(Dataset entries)
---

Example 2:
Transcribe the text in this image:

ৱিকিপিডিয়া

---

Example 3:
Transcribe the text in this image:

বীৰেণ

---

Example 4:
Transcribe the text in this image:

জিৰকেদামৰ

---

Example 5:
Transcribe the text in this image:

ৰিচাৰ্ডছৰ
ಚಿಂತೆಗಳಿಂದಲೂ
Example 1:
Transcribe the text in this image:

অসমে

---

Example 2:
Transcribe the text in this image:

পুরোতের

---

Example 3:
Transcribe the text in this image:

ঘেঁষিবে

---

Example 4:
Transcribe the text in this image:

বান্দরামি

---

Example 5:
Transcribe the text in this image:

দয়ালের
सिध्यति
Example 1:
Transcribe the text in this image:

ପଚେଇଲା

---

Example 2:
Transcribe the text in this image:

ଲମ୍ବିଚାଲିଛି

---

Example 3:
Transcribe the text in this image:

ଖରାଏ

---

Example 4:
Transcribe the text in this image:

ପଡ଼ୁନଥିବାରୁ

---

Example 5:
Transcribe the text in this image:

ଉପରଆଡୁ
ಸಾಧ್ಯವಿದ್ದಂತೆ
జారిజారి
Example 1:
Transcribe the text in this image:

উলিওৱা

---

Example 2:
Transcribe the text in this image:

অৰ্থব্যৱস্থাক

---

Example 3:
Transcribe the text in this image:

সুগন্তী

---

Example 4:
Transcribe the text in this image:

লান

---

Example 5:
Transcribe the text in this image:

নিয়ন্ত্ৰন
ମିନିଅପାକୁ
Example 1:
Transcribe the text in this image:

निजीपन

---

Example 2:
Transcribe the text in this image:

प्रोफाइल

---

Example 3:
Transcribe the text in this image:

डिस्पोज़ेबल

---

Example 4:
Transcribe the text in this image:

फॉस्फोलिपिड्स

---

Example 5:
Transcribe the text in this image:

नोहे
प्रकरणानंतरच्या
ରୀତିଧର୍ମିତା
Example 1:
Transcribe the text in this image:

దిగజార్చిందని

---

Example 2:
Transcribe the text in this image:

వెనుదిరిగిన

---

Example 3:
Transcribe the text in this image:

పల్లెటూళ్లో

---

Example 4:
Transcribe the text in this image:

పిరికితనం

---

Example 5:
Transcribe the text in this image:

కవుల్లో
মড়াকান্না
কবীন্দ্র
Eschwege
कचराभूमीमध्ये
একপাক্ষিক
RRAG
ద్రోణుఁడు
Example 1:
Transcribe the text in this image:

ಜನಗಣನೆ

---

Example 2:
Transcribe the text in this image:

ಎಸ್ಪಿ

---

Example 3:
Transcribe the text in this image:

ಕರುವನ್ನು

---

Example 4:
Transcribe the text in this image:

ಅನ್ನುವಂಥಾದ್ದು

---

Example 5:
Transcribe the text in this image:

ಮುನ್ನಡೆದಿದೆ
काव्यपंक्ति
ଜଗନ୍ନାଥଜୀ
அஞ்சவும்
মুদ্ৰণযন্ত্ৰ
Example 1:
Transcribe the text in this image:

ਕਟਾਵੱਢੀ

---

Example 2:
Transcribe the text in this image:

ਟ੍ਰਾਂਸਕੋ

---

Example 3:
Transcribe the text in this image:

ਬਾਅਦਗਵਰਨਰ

#### [What to produce]
Go through the data above and transcribe every entry exactly.

#### [Result of the task]
---

Example 2:
Transcribe the text in this image:

ৱিকিপিডিয়া

---

Example 3:
Transcribe the text in this image:

বীৰেণ

---

Example 4:
Transcribe the text in this image:

জিৰকেদামৰ

---

Example 5:
Transcribe the text in this image:

ৰিচাৰ্ডছৰ
ಚಿಂತೆಗಳಿಂದಲೂ
Example 1:
Transcribe the text in this image:

অসমে

---

Example 2:
Transcribe the text in this image:

পুরোতের

---

Example 3:
Transcribe the text in this image:

ঘেঁষিবে

---

Example 4:
Transcribe the text in this image:

বান্দরামি

---

Example 5:
Transcribe the text in this image:

দয়ালের
सिध्यति
Example 1:
Transcribe the text in this image:

ପଚେଇଲା

---

Example 2:
Transcribe the text in this image:

ଲମ୍ବିଚାଲିଛି

---

Example 3:
Transcribe the text in this image:

ଖରାଏ

---

Example 4:
Transcribe the text in this image:

ପଡ଼ୁନଥିବାରୁ

---

Example 5:
Transcribe the text in this image:

ଉପରଆଡୁ
ಸಾಧ್ಯವಿದ್ದಂತೆ
జారిజారి
Example 1:
Transcribe the text in this image:

উলিওৱা

---

Example 2:
Transcribe the text in this image:

অৰ্থব্যৱস্থাক

---

Example 3:
Transcribe the text in this image:

সুগন্তী

---

Example 4:
Transcribe the text in this image:

লান

---

Example 5:
Transcribe the text in this image:

নিয়ন্ত্ৰন
ମିନିଅପାକୁ
Example 1:
Transcribe the text in this image:

निजीपन

---

Example 2:
Transcribe the text in this image:

प्रोफाइल

---

Example 3:
Transcribe the text in this image:

डिस्पोज़ेबल

---

Example 4:
Transcribe the text in this image:

फॉस्फोलिपिड्स

---

Example 5:
Transcribe the text in this image:

नोहे
प्रकरणानंतरच्या
ରୀତିଧର୍ମିତା
Example 1:
Transcribe the text in this image:

దిగజార్చిందని

---

Example 2:
Transcribe the text in this image:

వెనుదిరిగిన

---

Example 3:
Transcribe the text in this image:

పల్లెటూళ్లో

---

Example 4:
Transcribe the text in this image:

పిరికితనం

---

Example 5:
Transcribe the text in this image:

కవుల్లో
মড়াকান্না
কবীন্দ্র
Eschwege
कचराभूमीमध्ये
একপাক্ষিক
RRAG
ద్రోణుఁడు
Example 1:
Transcribe the text in this image:

ಜನಗಣನೆ

---

Example 2:
Transcribe the text in this image:

ಎಸ್ಪಿ

---

Example 3:
Transcribe the text in this image:

ಕರುವನ್ನು

---

Example 4:
Transcribe the text in this image:

ಅನ್ನುವಂಥಾದ್ದು

---

Example 5:
Transcribe the text in this image:

ಮುನ್ನಡೆದಿದೆ
काव्यपंक्ति
ଜଗନ୍ନାଥଜୀ
அஞ்சவும்
মুদ্ৰণযন্ত্ৰ
Example 1:
Transcribe the text in this image:

ਕਟਾਵੱਢੀ

---

Example 2:
Transcribe the text in this image:

ਟ੍ਰਾਂਸਕੋ

---

Example 3:
Transcribe the text in this image:

ਬਾਅਦਗਵਰਨਰ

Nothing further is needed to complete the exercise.